EXERCISE OBJECTIVE
Nothing but the pictures gets dropped; retype every entry exactly.

RECORDED INFORMATION
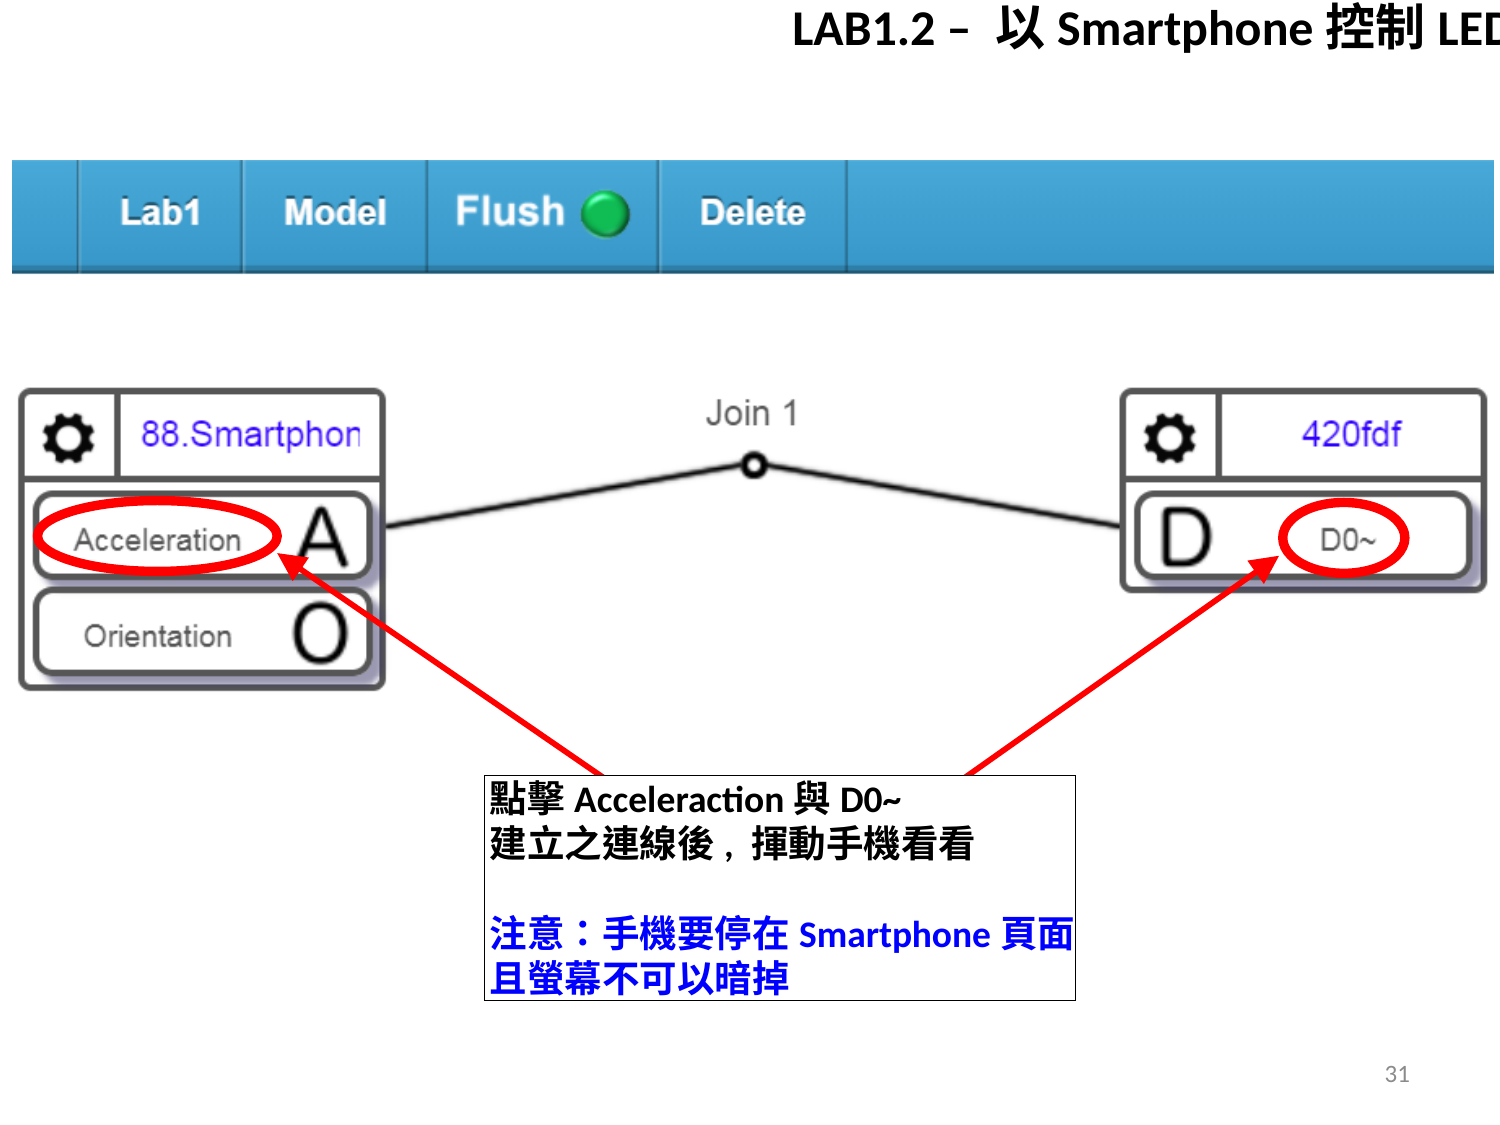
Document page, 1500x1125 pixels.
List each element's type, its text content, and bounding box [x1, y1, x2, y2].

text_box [867, 555, 1280, 847]
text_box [276, 552, 703, 847]
text_box LAB1.2 – 以Smartphone控制LED [792, 0, 1500, 56]
text_box 點擊Acceleraction與D0~ 建立之連線後, 揮動手機看看 注意：手機要停在Smartphone頁面 且螢幕不可以暗掉 [484, 775, 1076, 1001]
picture [12, 160, 1494, 701]
slide_number 31 [1074, 1042, 1425, 1103]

EXERCISE RESPONSE
Document page, 1500x1125 pixels.
List each element's type, its text content, and bounding box [x1, y1, x2, y2].

text_box [867, 555, 1280, 847]
text_box [276, 552, 703, 847]
text_box LAB1.2 – 以Smartphone控制LED [792, 0, 1500, 56]
text_box 點擊Acceleraction與D0~ 建立之連線後, 揮動手機看看 注意：手機要停在Smartphone頁面 且螢幕不可以暗掉 [484, 775, 1076, 1001]
picture [12, 160, 1494, 701]
slide_number 31 [1074, 1042, 1425, 1103]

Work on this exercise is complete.